The Chamber’s very first principle to prohibit state laws altogether on the subject is a not-so-subtle swipe at the popular new law on privacy in California, which industry fought tooth and nail. While imperfect, the law marked an important watershed in popular awakening to the abuses and dangers of the current “click here so we can own your data” model. The Chamber goes on to say in this first principle that “the United States already has a history of robust privacy protection,” which, in addition to being downright cynical and wrong, signals a new round of opposition to meaningful government oversight or intervention.
Their principle on harm-focused enforcement is another clearly outdated and limited approach, as is the call to prohibit individuals from being able to bring an action based on an infringement of their privacy. Together, they completely marginalize us as citizens and consumers, and ask us to trust the system to work on our behalf.
Meanwhile, the Internet Association has loopholes and doublespeak galore. Almost all references to data rights are bounded by phrases like “personal information they have provided,” which often amounts to less than 1% of data collected or purchased by companies. The coup de grace: “individuals should have meaningful controls over how personal information they provide to companies is collected, used, and shared, except where that information is necessary for the basic operation of the business…” When the entire business is predicated on advertising or personalized content and services, I’m not sure what is left really.

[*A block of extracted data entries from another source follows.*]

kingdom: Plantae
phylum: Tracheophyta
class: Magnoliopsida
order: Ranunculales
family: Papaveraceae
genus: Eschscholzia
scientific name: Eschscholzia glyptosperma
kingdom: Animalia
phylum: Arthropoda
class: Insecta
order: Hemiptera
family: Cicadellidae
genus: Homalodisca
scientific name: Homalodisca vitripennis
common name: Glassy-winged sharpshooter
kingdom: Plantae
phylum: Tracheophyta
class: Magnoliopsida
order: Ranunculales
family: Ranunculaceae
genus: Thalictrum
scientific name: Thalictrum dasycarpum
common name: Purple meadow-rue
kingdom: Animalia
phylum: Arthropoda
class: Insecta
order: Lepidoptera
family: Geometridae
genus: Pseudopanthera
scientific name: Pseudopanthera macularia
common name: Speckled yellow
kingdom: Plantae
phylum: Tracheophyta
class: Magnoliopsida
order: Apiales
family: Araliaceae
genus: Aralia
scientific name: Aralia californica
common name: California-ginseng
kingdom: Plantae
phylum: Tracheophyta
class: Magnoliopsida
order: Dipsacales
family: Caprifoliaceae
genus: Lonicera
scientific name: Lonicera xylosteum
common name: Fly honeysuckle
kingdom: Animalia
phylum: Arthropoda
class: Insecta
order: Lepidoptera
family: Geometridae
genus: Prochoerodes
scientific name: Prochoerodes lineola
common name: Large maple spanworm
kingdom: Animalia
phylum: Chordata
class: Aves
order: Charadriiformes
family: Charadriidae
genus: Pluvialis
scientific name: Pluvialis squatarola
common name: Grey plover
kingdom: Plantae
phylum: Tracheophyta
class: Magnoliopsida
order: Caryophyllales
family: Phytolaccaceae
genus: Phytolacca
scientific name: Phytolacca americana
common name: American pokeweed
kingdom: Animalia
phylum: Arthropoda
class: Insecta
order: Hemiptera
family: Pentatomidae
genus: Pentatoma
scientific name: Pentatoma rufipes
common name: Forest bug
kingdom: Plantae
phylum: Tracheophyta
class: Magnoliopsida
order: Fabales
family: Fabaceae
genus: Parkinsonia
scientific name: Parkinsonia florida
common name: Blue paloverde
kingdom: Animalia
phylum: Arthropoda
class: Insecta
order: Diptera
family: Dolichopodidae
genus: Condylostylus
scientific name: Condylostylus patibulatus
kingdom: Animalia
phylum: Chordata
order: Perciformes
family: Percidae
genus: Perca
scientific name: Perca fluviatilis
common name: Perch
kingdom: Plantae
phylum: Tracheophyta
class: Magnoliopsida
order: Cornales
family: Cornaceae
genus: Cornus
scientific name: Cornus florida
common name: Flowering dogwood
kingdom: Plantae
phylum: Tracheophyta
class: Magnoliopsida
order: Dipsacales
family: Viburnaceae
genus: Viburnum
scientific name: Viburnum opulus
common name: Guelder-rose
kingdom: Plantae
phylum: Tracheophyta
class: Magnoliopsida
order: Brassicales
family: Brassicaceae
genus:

As a skeptic myself toward most prescriptive government regulations — I’d rather see innovative new tools and business models solve market and societal failures wherever possible — I spent years watching how utterly incapable industry is of reforming itself when it comes to data and privacy. There is simply too much money and power tied to them while all of the negative externalities fall on us as users — a textbook market failure.
That led me, in addition to my startup efforts on privacy, to work on a number of initiatives that helped create the principles and specifics for the new EU regulations known as GDPR (General Data Protection Regulation). These laws, also imperfect, not only aim to curb current abuses, they mandate far greater transparency and provide a roadmap for a fairer and more sustainable data and privacy model built around the rights of individuals about how their data is used.
Criticized for stifling innovation, GDPR is actually doing the opposite — it is catalyzing the private sector to start building new services that empower people directly with their data, competing both over how much value they can create for users if given access to their data while also showing what good stewards they can be of that data. It’s turning the “race to the bottom” we’ve seen around data and privacy into a much more enlightened and compelling “race to the top.”
Not surprisingly, the Chamber and most US companies have not been fans of GDPR. The lip service given in the principles to “privacy innovation” is a far cry from the vision and efforts underway in Europe, and nowhere do they reference our rights as citizens or consumers. In fact, as mentioned earlier, they only seek to limit those rights.
The most concerning potential development is the use of regulation shaped by these industry lobbying groups to further entrench their power and disadvantage startups and newcomers. The Electronic Frontier Foundation and others have been sounding the alarm on that possibility, and my read on the recent Congressional hearings by Facebook and Twitter is that this is their new strategy. In fact, the degree to which these privacy principles mimic the principles of GDPR while undermining them at every turn is nothing short of dastardly.
To conclude on a positive note, transparency is the single most important key to addressing the worst abuses around privacy and to unlocking a private sector competition to do right by users and their data. Despite 20 years with the curtains drawn tight around data collection and exploitation by industry, it’s simply un-American to stand against greater transparency — which is why both Republicans and Democrats are in favor of it.
Embracing the Chamber’s and the Internet Association’s call for transparency is the perfect jujitsu opportunity for those of us who want to see a more pro-user, pro-privacy model emerge. The real battle will be over just how far it goes, over how much we truly get to see and understand how our data is collected and for what purpose. Once that genie is out of the bottle, we can expect the private sector to get back to what it does best — creating even more incredible data-driven services that truly meet our needs and interests.